Set in Vienna at the end of World War II, the reader is immediately struck off balance by a turbulent, blighted world. Gone is the gracious city of old-world coffee houses. Every street is in ruins, the scars of war blanketed by snow. Side by side on the same block are lovely old apartment houses and blackened craters. Shops flourish at street level, the floors above them bombed out of existence. To add to the sense of displacement, the city is divided into four zones ruled by the Allied victors, Russia, America, France and England.
Into this confused landscape falls Rollie Martins, a writer of westerns and cheap thrillers. Invited for a visit by his oldest friend, Harry Lime, he arrives at his apartment only to discover that his beloved school chum has died in a car accident. Immediately, discrepancies develop in the story. Rollie tearfully vows to reconstruct the events of what really happened to his fallen hero.
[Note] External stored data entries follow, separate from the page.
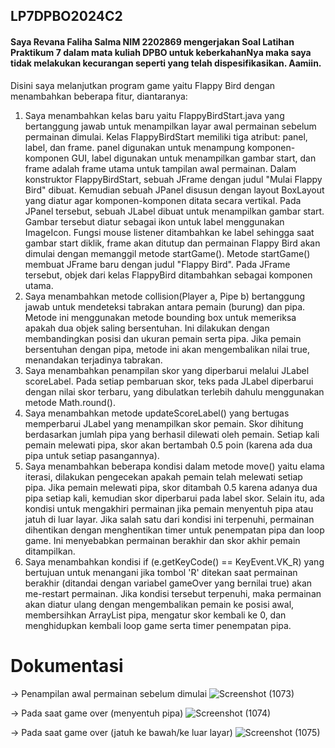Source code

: ## LP7DPBO2024C2

#### Saya Revana Faliha Salma NIM 2202869 mengerjakan Soal Latihan Praktikum 7 dalam mata kuliah DPBO untuk keberkahanNya maka saya tidak melakukan kecurangan seperti yang telah dispesifikasikan. Aamiin.

Disini saya melanjutkan program game yaitu Flappy Bird dengan menambahkan beberapa fitur, diantaranya:
1. Saya menambahkan kelas baru yaitu FlappyBirdStart.java yang bertanggung jawab untuk menampilkan layar awal permainan sebelum permainan dimulai. Kelas FlappyBirdStart memiliki tiga atribut: panel, label, dan frame. panel digunakan untuk menampung komponen-komponen GUI, label digunakan untuk menampilkan gambar start, dan frame adalah frame utama untuk tampilan awal permainan. Dalam konstruktor FlappyBirdStart, sebuah JFrame dengan judul "Mulai Flappy Bird" dibuat. Kemudian sebuah JPanel disusun dengan layout BoxLayout yang diatur agar komponen-komponen ditata secara vertikal. Pada JPanel tersebut, sebuah JLabel dibuat untuk menampilkan gambar start. Gambar tersebut diatur sebagai ikon untuk label menggunakan ImageIcon. Fungsi mouse listener ditambahkan ke label sehingga saat gambar start diklik, frame akan ditutup dan permainan Flappy Bird akan dimulai dengan memanggil metode startGame(). Metode startGame() membuat JFrame baru dengan judul "Flappy Bird". Pada JFrame tersebut, objek dari kelas FlappyBird ditambahkan sebagai komponen utama.
2. Saya menambahkan metode collision(Player a, Pipe b) bertanggung jawab untuk mendeteksi tabrakan antara pemain (burung) dan pipa. Metode ini menggunakan metode bounding box untuk memeriksa apakah dua objek saling bersentuhan. Ini dilakukan dengan membandingkan posisi dan ukuran pemain serta pipa. Jika pemain bersentuhan dengan pipa, metode ini akan mengembalikan nilai true, menandakan terjadinya tabrakan.
4. Saya menambahkan penampilan skor yang diperbarui melalui JLabel scoreLabel. Pada setiap pembaruan skor, teks pada JLabel diperbarui dengan nilai skor terbaru, yang dibulatkan terlebih dahulu menggunakan metode Math.round().
5. Saya menambahkan metode updateScoreLabel() yang bertugas memperbarui JLabel yang menampilkan skor pemain. Skor dihitung berdasarkan jumlah pipa yang berhasil dilewati oleh pemain. Setiap kali pemain melewati pipa, skor akan bertambah 0.5 poin (karena ada dua pipa untuk setiap pasangannya).
6. Saya menambahkan beberapa kondisi dalam metode move() yaitu elama iterasi, dilakukan pengecekan apakah pemain telah melewati setiap pipa. Jika pemain melewati pipa, skor ditambah 0.5 karena adanya dua pipa setiap kali, kemudian skor diperbarui pada label skor. Selain itu, ada kondisi untuk mengakhiri permainan jika pemain menyentuh pipa atau jatuh di luar layar. Jika salah satu dari kondisi ini terpenuhi, permainan dihentikan dengan menghentikan timer untuk penempatan pipa dan loop game. Ini menyebabkan permainan berakhir dan skor akhir pemain ditampilkan.
8. Saya menambahkan kondisi if (e.getKeyCode() == KeyEvent.VK_R) yang bertujuan untuk menangani jika tombol 'R' ditekan saat permainan berakhir (ditandai dengan variabel gameOver yang bernilai true) akan me-restart permainan. Jika kondisi tersebut terpenuhi, maka permainan akan diatur ulang dengan mengembalikan pemain ke posisi awal, membersihkan ArrayList pipa, mengatur skor kembali ke 0, dan menghidupkan kembali loop game serta timer penempatan pipa.

# Dokumentasi
-> Penampilan awal permainan sebelum dimulai
![Screenshot (1073)](https://github.com/rerevana/LP7DPBO2024C2/assets/113984261/d7a7c4b4-75c6-4ec3-886c-6f3cefe2733f)

-> Pada saat game over (menyentuh pipa)
![Screenshot (1074)](https://github.com/rerevana/LP7DPBO2024C2/assets/113984261/5b046bab-dab7-48fc-8129-0e1e7281fa5f)

-> Pada saat game over (jatuh ke bawah/ke luar layar)
![Screenshot (1075)](https://github.com/rerevana/LP7DPBO2024C2/assets/113984261/62e73d19-f45a-4e4e-9981-bd41253d9929)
It's obvious that GG didn't write this for publication, but as a sketch for a screenplay; though his characterizations are, as always, razor-sharp, the finessing of words is not as keenly honed as in, say, The Heart of the Matter, or The End of the Affair. Still, the plot, the setting, the dilemmas and the betrayals are all Greene at his absolute best. Having seen the movie years ago, I knew the story and the ending, and I still couldn't put the book down. I actually preferred this Harry Lime, a reckless, amoral schoolboy, to Orson Welles' ominous, obvious heavy.
This is a jaded, cynical, discomfiting little story. No one comes out well. God, I wish I could write like this.